## DOCUMENT SECTION
HANOI, Aug 23 (Reuters) - Vietnam's largest oil refinery has shut down some of its units, beginning a 55-day total shutdown for major maintenance, a company source said on Wednesday.

The 200,000-barrel-per-day Nghi Son Refinery and Petrochemical will be totally shutdown on Friday, said the source, who declined to be named as the person is not allowed to speak to media.

"We have hired five contractors for the maintenance work, mostly domestic ones," the source said, declining to reveal the value of the contract.

The facility, which began commercial production in 2018, supplies more than a third of Vietnam's needs for refined fuels.

The Southeast Asian country, a regional manufacturing hub, has recently ramped up imports of refined products to compensate for the shortfall due to the maintenance, with imports in the first seven months of this year rising 12.7% from a year earlier.

## RECORDS PROVIDED
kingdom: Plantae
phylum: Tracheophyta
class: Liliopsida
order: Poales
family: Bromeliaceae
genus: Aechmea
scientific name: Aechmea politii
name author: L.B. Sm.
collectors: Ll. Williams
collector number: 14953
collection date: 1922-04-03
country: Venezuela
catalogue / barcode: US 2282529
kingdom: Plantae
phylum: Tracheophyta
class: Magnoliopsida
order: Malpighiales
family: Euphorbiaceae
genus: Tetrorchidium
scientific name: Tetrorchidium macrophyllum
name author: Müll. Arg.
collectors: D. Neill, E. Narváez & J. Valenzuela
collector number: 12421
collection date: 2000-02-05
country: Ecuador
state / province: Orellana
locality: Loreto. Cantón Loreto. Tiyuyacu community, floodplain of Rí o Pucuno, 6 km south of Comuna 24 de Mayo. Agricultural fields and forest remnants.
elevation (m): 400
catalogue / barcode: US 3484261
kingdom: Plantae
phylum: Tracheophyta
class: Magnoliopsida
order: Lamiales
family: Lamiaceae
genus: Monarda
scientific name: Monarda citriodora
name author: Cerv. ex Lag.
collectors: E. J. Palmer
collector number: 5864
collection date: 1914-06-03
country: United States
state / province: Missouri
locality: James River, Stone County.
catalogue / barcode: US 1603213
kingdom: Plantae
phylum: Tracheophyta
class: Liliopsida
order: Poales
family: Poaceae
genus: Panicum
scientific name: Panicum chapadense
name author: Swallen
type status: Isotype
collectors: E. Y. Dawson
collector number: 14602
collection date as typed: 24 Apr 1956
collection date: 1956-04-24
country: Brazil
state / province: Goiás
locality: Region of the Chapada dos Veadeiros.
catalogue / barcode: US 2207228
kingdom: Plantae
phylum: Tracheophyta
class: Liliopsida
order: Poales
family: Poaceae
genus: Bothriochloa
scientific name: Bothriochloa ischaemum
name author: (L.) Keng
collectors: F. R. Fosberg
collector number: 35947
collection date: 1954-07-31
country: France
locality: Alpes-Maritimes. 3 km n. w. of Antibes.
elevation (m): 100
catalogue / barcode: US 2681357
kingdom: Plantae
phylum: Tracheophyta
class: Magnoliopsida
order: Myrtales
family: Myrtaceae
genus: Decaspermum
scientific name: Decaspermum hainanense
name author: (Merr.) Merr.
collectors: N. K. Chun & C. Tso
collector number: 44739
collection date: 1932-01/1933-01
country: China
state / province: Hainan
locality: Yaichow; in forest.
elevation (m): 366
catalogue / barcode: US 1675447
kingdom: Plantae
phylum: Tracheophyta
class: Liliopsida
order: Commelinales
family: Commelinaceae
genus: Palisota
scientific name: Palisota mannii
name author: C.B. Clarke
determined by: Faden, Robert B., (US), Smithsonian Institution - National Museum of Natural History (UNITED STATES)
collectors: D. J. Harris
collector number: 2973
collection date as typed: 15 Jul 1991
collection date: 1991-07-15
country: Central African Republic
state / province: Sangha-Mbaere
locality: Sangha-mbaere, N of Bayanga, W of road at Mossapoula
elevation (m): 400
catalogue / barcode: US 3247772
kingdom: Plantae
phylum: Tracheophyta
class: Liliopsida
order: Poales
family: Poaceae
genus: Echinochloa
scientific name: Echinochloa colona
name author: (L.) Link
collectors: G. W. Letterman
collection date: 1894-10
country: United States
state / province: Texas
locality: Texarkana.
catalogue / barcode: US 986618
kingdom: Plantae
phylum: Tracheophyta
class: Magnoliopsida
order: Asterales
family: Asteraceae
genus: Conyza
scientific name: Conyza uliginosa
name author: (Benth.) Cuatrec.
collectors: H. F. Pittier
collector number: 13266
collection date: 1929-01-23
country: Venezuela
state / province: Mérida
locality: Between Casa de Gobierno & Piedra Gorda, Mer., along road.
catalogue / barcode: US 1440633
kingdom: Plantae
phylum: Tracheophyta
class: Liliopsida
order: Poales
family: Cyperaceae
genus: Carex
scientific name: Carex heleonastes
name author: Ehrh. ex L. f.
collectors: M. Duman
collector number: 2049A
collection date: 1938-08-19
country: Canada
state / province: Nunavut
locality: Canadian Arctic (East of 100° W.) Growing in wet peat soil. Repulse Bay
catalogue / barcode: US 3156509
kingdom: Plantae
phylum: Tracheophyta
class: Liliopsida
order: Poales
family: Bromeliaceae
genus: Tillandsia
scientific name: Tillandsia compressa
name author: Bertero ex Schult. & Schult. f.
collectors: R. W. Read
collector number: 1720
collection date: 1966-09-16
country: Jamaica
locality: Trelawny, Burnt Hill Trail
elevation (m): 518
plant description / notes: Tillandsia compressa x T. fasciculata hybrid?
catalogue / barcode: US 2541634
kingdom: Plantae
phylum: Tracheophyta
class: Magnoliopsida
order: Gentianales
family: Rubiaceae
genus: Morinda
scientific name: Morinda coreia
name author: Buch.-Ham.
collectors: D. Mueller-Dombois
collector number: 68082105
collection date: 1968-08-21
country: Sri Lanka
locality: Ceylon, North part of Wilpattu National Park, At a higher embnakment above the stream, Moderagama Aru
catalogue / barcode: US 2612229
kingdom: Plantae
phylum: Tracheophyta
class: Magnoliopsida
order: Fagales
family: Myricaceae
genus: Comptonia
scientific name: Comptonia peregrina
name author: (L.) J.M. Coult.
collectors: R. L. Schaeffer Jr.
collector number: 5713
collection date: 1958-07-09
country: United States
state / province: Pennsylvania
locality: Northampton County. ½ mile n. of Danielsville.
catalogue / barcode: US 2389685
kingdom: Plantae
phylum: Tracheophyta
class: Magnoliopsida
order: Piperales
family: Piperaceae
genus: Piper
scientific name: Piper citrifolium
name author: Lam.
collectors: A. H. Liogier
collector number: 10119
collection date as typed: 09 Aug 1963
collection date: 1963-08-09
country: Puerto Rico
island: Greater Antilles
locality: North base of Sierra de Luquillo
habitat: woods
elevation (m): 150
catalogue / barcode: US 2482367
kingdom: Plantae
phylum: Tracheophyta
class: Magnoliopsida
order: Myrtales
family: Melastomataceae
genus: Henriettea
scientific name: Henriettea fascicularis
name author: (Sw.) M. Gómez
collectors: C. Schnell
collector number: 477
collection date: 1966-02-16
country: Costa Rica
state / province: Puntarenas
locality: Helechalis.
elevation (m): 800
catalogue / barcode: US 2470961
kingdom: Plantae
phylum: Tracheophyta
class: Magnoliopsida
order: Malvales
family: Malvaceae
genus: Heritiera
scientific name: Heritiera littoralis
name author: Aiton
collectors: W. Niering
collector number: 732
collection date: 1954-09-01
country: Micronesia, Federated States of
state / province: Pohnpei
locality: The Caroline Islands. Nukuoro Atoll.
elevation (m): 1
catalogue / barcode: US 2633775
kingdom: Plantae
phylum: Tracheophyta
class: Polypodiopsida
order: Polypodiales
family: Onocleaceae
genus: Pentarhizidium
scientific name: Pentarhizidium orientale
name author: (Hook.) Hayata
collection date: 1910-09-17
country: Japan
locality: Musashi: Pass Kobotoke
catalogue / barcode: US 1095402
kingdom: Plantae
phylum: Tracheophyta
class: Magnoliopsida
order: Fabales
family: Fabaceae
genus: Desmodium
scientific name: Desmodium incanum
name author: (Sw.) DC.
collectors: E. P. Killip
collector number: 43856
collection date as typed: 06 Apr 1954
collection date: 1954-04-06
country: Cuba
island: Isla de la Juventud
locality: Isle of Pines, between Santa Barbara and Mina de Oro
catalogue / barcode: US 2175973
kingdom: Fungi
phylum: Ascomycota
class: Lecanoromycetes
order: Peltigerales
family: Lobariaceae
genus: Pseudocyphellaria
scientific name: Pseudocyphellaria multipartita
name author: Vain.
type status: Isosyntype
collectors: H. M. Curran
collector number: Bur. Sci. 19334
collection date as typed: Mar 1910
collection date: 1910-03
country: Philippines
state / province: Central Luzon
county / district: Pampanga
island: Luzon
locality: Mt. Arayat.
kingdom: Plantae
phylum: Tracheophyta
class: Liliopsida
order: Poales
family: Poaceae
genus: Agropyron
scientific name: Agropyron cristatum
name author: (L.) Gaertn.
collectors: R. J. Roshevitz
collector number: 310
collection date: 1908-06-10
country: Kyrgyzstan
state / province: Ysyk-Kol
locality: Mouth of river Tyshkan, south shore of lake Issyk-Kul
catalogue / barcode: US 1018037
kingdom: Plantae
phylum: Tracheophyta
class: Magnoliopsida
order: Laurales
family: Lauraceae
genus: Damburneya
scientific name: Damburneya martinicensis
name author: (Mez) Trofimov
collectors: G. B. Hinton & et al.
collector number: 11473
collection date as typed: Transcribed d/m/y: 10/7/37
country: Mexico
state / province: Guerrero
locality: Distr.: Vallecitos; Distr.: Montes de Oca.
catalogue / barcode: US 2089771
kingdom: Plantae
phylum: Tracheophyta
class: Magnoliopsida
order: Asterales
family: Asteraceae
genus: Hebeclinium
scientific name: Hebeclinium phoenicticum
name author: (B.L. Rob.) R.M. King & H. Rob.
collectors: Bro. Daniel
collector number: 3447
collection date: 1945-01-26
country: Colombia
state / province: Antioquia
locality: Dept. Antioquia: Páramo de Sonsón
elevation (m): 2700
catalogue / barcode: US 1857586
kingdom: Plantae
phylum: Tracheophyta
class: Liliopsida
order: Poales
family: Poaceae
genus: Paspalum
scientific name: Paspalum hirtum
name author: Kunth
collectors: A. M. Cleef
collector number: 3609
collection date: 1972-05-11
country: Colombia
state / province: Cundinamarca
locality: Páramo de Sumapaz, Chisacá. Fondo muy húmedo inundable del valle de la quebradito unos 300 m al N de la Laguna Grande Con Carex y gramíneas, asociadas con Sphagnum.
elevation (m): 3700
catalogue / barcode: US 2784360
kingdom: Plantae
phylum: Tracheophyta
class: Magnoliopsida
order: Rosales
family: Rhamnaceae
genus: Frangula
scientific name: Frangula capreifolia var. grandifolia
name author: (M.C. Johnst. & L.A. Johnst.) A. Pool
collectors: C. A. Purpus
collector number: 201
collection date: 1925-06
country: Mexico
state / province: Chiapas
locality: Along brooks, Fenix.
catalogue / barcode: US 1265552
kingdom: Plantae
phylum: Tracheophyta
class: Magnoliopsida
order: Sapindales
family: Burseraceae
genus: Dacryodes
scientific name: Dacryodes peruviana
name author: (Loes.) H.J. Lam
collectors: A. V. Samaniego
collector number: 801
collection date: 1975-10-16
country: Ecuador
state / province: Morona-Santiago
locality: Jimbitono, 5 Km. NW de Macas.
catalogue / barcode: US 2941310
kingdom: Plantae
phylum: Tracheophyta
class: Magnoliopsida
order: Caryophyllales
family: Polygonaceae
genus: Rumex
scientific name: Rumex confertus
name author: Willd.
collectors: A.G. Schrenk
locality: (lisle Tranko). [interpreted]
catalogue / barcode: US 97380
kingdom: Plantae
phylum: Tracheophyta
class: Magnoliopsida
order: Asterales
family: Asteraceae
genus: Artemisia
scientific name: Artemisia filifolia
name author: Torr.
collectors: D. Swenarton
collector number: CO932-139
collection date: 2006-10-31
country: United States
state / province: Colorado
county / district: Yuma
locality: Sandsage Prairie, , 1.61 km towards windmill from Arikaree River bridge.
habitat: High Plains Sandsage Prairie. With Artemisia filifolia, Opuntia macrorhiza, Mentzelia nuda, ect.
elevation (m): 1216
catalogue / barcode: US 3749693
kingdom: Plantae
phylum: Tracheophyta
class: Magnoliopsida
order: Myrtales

## REQUESTS
1) Put this sentence from the article on the Nghi Son refinery shutdown into Spanish: "The facility, which began commercial production in 2018, supplies more than a third of Vietnam's needs for refined fuels."
2) Write the next paragraph of the news article on the Nghi Son refinery shutdown, picking up after its final sentence.

## THE RESPONSES
1) La instalación, que comenzó su producción comercial en 2018, suministra más de un tercio de las necesidades de combustibles refinados de Vietnam.

2)
Nghi Son is 35.1% owned by Japan's Idemitsu Kosan Co, 35.1% by Kuwait Petroleum, 25.1% by Vietnam's state oil firm PetroVietnam and 4.7% by Mitsui Chemicals Inc.

An official document signed by Kuwait's oil minister and reviewed by Reuters last week showed the refinery could incur a $1 billion loss this year, due to price volatility, increasing interest payments for loans and the maintenance shutdown. (Reporting by Khanh Vu; editing by David Evans)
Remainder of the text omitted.